O genoma é uma versão química dos manuais do proprietário dos carros 0 km: ele traz todas as instruções necessárias para montar e fazer funcionar o seu corpo. Em maio deste ano, depois de dez anos de trabalho, a ciência identificou todas as letras desse livreto. Que não é pequeno: se fosse escrito em folhas de sulfite, teria a grossura de 200 listas telefônicas com 1 000 páginas cada uma.
Os cientistas não podem ainda ler o genoma porque, mesmo depois de achar suas letras, não dominam com fluência o idioma empregado pelas células – o quimiquês. “A tradução completa”, afirma o geneticista brasileiro Crodowaldo Pavan, da Universidade de São Paulo, “vai consumir 20 anos”.
Ele também diz que, nesse meio tempo, o vocabulário genético certamente vai crescer e revelar dados que mudarão para sempre o nosso modo de vida.
Um gene, um pedaço de DNA, é uma instrução completa sobre o funcionamento do organismo e executa uma tarefa específica, como determinar a cor do olho ou a forma do nariz
Mapear o genoma significa identificar milhares de substâncias pequenas que compõem o DNA. São designadas pelas letras A, C, G e T (siglas de adenina, citosina, guanina e timina)
O organismo humano tem cerca de 50 000 genes (ainda há dúvida sobre o total). Eles se compõem de 3,1 bilhões de pedaços pequenos de DNA, designados pelas letras A, C, D e T. Se fossem enfileirados, mediriam 1,5 m de comprimento.
Para saber mais
https://www.ornl.gov/hgmis/project
Para que serve o mapa do genoma?
Trata-se de uma espécie de guia. Como o mapeamento revelou a composição química de todos os genes, ele vai ajudar os cientistas a descobrir exatamente como os genes trabalham.
Ele pode levar à cura do câncer ou do diabete?
Já se conhecem quase 4 000 enfermidades associadas aos genes. Entre elas, o diabete e alguns tipos de câncer, como o da mama e o do cólon. Os médicos estão estudando centenas desses genes patogênicos para tentar corrigir os seus “defeitos” e, com isso, eliminar as doenças provocadas por eles.
Só as doenças hereditárias podem ser combatidas?
Não. Muitos males aparecem quando os genes são danificados por toxinas como o alcatrão do tabaco, ou por radiação, como sol em excesso. Esses danos poderão ser reparados. É possível até implantar genes que estimulem o crescimento dos ossos e soldar fraturas.
É viável ressuscitar animais extintos, como o tigre-da-Tasmânia ou a ave Dodô?

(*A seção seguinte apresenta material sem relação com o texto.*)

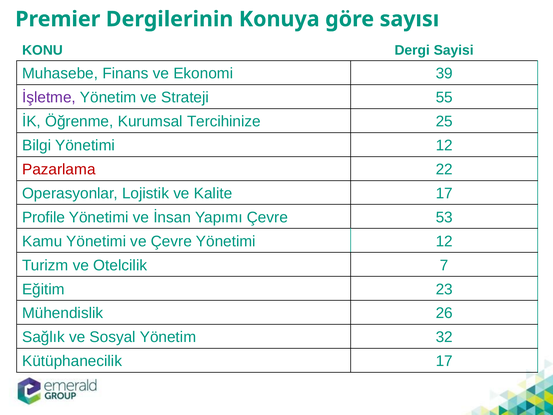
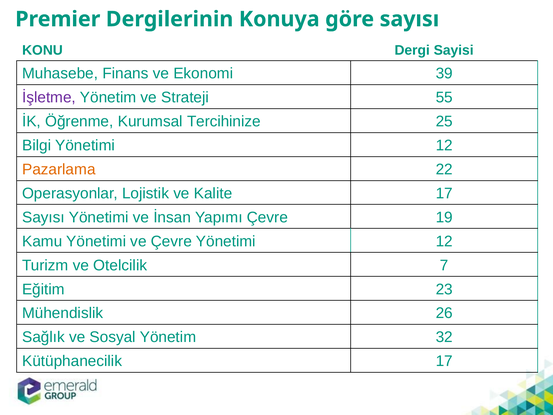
Pazarlama colour: red -> orange
Profile at (44, 217): Profile -> Sayısı
53: 53 -> 19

Desde que se encontre material genético bem preservado desses animais, seus genes poderão ser colocados em uma célula que se reproduzirá por meio da clonagem e se tornará um embrião. O filhote nascerá de uma mãe de aluguel. O que já se aprendeu com o mapeamento do genoma ajudará muito.
E clonar gente?
A experiência nunca foi feita, mas é possível. Em princípio, pode-se até congelar os genes de um cidadão e “ressuscitá-lo” após a morte. Não será a mesma pessoa: só o corpo é copiado na clonagem.

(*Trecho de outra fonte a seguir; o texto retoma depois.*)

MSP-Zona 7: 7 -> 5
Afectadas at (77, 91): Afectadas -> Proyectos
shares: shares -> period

Dá para largar o álcool ou aumentar a inteligência?
Como tudo no corpo funciona sob o comando dos genes, nada impede que se implante nas células de alguém uma “ordem” que corte os vícios de beber e de fumar, ou que aprimore os dotes intelectuais de um indivíduo. O desafio será encontrar os genes exatos para a tarefa certa.